▸ **Task statement**
Go through the lines below and copy each one that holds the string "agentID".
#### Provided records
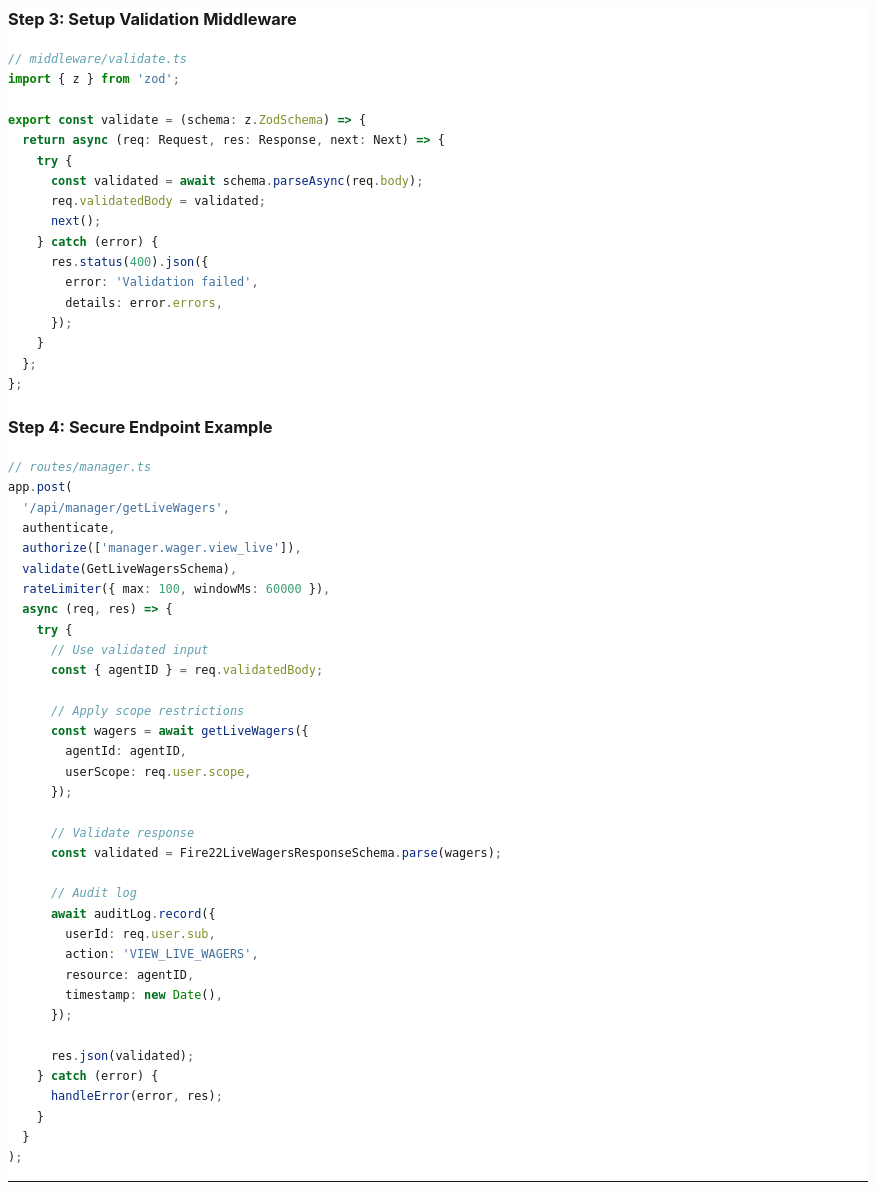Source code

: 
### Step 3: Setup Validation Middleware

```typescript
// middleware/validate.ts
import { z } from 'zod';

export const validate = (schema: z.ZodSchema) => {
  return async (req: Request, res: Response, next: Next) => {
    try {
      const validated = await schema.parseAsync(req.body);
      req.validatedBody = validated;
      next();
    } catch (error) {
      res.status(400).json({
        error: 'Validation failed',
        details: error.errors,
      });
    }
  };
};
```

### Step 4: Secure Endpoint Example

```typescript
// routes/manager.ts
app.post(
  '/api/manager/getLiveWagers',
  authenticate,
  authorize(['manager.wager.view_live']),
  validate(GetLiveWagersSchema),
  rateLimiter({ max: 100, windowMs: 60000 }),
  async (req, res) => {
    try {
      // Use validated input
      const { agentID } = req.validatedBody;

      // Apply scope restrictions
      const wagers = await getLiveWagers({
        agentId: agentID,
        userScope: req.user.scope,
      });

      // Validate response
      const validated = Fire22LiveWagersResponseSchema.parse(wagers);

      // Audit log
      await auditLog.record({
        userId: req.user.sub,
        action: 'VIEW_LIVE_WAGERS',
        resource: agentID,
        timestamp: new Date(),
      });

      res.json(validated);
    } catch (error) {
      handleError(error, res);
    }
  }
);
```

---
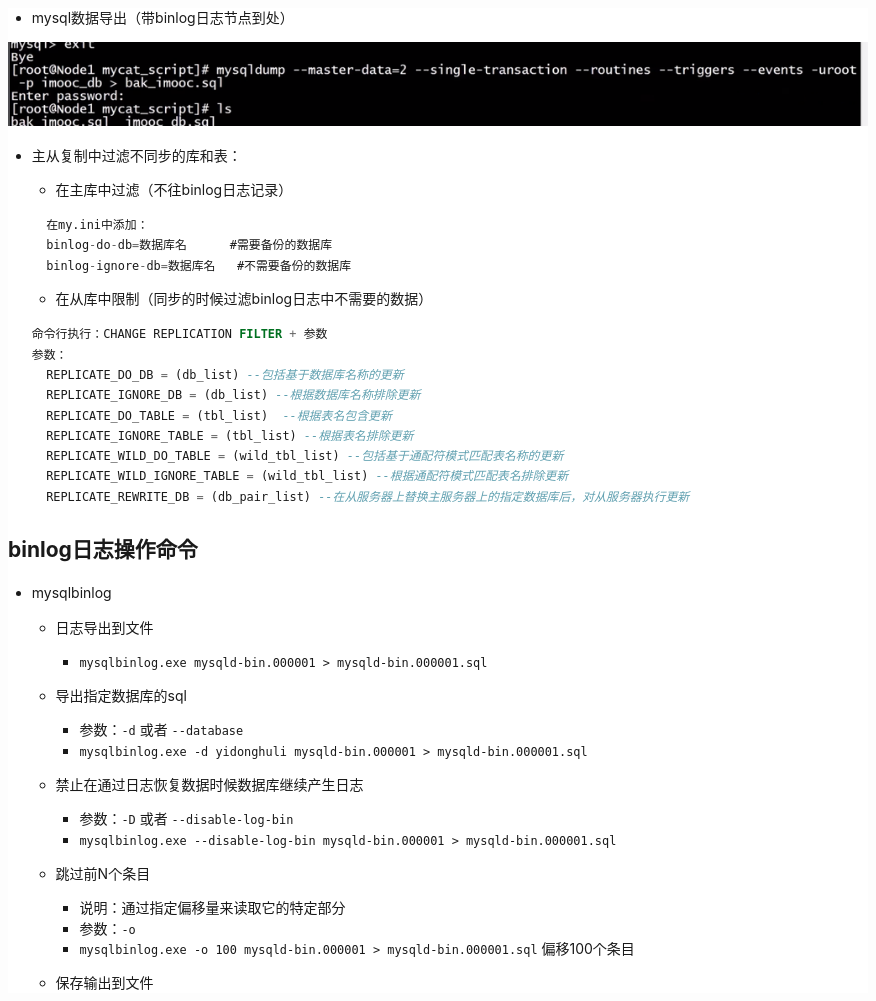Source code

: - mysql数据导出（带binlog日志节点到处）

![img](pic_lib/002-1560307048073.png)

- 主从复制中过滤不同步的库和表：

	- 在主库中过滤（不往binlog日志记录）

	```sql
	  在my.ini中添加：
	  binlog-do-db=数据库名      #需要备份的数据库
	  binlog-ignore-db=数据库名   #不需要备份的数据库
	```

	- 在从库中限制（同步的时候过滤binlog日志中不需要的数据）

	```sql
	命令行执行：CHANGE REPLICATION FILTER + 参数
	参数：
	  REPLICATE_DO_DB = (db_list) --包括基于数据库名称的更新
	  REPLICATE_IGNORE_DB = (db_list) --根据数据库名称排除更新
	  REPLICATE_DO_TABLE = (tbl_list)  --根据表名包含更新
	  REPLICATE_IGNORE_TABLE = (tbl_list) --根据表名排除更新
	  REPLICATE_WILD_DO_TABLE = (wild_tbl_list) --包括基于通配符模式匹配表名称的更新
	  REPLICATE_WILD_IGNORE_TABLE = (wild_tbl_list) --根据通配符模式匹配表名排除更新
	  REPLICATE_REWRITE_DB = (db_pair_list) --在从服务器上替换主服务器上的指定数据库后，对从服务器执行更新
	```

## binlog日志操作命令

- mysqlbinlog

	- 日志导出到文件

		- `mysqlbinlog.exe mysqld-bin.000001 > mysqld-bin.000001.sql`

	- 导出指定数据库的sql

		- 参数：`-d` 或者 `--database`
		- `mysqlbinlog.exe -d yidonghuli mysqld-bin.000001 > mysqld-bin.000001.sql`

	- 禁止在通过日志恢复数据时候数据库继续产生日志

		- 参数：`-D` 或者 `--disable-log-bin`
		- `mysqlbinlog.exe --disable-log-bin mysqld-bin.000001 > mysqld-bin.000001.sql`

	- 跳过前N个条目

		- 说明：通过指定偏移量来读取它的特定部分
		- 参数：`-o`
		- `mysqlbinlog.exe -o 100 mysqld-bin.000001 > mysqld-bin.000001.sql` 偏移100个条目

	- 保存输出到文件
########
▸ **Task result**
      const { agentID } = req.validatedBody;
        agentId: agentID,
        resource: agentID,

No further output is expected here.